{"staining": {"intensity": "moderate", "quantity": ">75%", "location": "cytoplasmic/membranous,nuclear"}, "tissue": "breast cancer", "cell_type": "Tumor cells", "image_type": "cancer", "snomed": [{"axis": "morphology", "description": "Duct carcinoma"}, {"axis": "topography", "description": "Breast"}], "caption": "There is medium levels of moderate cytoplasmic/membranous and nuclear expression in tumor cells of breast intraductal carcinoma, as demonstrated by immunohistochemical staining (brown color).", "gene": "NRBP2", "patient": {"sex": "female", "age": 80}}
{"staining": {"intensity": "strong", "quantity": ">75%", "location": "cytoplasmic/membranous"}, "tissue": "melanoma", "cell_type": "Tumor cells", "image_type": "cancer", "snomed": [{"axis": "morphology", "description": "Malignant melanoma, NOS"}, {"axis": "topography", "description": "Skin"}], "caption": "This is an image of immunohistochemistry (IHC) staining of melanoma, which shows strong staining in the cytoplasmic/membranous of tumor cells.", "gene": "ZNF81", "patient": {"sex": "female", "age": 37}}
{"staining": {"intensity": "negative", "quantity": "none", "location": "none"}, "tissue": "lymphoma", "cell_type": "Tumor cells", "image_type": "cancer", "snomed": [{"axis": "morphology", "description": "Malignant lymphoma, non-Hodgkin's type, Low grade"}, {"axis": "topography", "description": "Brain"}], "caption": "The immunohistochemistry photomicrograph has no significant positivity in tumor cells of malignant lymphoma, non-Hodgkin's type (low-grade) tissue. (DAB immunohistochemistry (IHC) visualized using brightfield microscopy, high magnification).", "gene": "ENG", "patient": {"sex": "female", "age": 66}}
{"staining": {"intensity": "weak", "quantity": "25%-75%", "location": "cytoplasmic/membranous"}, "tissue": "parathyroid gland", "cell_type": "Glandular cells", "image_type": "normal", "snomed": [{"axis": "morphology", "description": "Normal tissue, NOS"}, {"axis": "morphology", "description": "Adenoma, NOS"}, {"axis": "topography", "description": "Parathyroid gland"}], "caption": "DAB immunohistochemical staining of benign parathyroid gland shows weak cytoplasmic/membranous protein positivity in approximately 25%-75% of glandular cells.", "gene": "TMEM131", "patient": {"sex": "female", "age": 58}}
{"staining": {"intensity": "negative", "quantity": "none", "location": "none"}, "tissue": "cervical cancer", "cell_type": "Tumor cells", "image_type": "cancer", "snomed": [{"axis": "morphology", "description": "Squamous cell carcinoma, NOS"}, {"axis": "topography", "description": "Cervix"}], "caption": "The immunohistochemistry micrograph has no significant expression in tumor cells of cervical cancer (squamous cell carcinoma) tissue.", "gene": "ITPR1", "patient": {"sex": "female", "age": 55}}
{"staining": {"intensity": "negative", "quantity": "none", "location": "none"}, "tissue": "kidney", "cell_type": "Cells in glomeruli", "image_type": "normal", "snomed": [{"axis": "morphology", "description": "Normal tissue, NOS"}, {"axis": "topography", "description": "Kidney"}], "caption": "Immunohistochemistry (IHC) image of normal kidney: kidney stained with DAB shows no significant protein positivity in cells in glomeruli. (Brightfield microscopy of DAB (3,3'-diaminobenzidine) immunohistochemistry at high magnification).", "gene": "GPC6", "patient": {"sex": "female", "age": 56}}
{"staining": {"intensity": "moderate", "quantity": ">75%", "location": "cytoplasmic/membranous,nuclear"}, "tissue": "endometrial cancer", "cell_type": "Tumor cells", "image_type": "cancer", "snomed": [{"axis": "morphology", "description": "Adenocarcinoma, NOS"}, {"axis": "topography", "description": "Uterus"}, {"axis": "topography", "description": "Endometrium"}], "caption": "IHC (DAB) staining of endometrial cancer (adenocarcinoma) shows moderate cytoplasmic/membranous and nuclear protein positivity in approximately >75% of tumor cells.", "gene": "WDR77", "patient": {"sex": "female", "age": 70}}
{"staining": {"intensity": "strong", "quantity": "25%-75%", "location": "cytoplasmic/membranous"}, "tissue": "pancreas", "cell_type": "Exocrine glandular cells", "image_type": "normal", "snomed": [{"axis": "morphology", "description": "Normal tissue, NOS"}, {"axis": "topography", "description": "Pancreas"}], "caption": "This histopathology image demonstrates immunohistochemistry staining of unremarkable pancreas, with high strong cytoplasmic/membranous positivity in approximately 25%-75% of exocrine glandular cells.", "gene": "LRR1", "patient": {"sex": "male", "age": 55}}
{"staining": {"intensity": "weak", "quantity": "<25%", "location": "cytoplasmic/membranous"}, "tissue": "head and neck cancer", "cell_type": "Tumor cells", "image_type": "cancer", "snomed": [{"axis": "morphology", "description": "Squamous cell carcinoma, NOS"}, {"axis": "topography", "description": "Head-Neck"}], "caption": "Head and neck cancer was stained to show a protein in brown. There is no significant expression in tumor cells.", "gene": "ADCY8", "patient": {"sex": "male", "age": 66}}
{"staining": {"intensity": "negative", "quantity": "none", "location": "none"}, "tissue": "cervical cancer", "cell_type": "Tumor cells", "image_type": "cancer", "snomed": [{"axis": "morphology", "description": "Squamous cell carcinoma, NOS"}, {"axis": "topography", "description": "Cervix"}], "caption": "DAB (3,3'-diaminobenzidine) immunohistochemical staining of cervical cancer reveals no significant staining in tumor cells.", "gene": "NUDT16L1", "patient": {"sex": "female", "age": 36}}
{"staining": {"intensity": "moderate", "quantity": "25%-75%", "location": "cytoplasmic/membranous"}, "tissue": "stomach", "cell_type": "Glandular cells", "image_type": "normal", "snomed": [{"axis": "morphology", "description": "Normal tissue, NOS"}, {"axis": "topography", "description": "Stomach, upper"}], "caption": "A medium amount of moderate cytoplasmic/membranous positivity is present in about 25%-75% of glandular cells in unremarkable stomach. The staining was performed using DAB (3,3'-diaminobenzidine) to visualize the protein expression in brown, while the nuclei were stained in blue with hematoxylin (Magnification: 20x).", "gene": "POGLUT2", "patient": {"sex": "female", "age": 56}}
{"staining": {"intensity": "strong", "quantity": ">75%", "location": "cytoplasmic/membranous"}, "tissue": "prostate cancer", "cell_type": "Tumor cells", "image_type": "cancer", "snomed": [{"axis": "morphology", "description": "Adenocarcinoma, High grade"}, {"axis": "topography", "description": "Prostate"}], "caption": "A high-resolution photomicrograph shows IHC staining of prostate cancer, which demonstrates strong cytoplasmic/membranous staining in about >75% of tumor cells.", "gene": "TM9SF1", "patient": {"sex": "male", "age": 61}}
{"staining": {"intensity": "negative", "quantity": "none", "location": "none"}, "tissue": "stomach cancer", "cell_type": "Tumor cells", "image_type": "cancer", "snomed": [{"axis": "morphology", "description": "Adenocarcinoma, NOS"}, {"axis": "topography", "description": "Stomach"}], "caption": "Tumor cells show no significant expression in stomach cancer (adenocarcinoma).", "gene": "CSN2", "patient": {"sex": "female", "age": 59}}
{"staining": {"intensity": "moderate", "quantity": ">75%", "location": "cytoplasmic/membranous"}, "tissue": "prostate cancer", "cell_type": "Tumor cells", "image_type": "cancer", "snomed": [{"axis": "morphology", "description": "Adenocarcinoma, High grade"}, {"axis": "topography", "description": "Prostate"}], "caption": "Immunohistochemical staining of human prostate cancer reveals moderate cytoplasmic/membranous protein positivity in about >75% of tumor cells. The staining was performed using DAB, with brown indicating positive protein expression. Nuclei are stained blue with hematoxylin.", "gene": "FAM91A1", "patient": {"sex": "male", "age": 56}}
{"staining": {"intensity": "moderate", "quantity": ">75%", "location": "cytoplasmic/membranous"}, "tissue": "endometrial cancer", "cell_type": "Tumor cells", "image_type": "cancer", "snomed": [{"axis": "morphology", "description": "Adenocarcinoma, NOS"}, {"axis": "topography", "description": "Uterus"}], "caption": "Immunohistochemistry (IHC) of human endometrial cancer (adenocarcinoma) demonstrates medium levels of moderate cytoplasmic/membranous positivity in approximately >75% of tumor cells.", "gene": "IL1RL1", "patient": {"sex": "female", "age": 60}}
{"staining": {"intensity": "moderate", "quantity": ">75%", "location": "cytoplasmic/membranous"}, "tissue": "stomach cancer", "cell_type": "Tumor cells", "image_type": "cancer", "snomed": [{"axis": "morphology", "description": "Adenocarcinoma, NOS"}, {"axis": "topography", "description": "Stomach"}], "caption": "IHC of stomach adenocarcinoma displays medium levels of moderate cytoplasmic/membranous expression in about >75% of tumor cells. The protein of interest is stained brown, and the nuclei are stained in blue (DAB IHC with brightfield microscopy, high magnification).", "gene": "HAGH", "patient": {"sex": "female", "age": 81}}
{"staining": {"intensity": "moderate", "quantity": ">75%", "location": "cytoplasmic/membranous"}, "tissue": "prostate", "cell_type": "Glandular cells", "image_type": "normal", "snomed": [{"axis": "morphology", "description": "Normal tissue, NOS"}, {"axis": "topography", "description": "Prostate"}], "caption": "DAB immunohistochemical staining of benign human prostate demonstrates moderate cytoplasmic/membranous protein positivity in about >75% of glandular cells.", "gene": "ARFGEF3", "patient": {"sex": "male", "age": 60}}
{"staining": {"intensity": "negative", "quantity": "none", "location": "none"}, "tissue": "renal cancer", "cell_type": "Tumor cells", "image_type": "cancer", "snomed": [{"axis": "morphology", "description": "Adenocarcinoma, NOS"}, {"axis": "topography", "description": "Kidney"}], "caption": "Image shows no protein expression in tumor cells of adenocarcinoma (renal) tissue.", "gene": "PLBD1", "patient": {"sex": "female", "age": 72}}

..........

[What you have to do]
Looking at the data above, count every line holding the word "Uterus" and state only the count.

[Exercise response]
2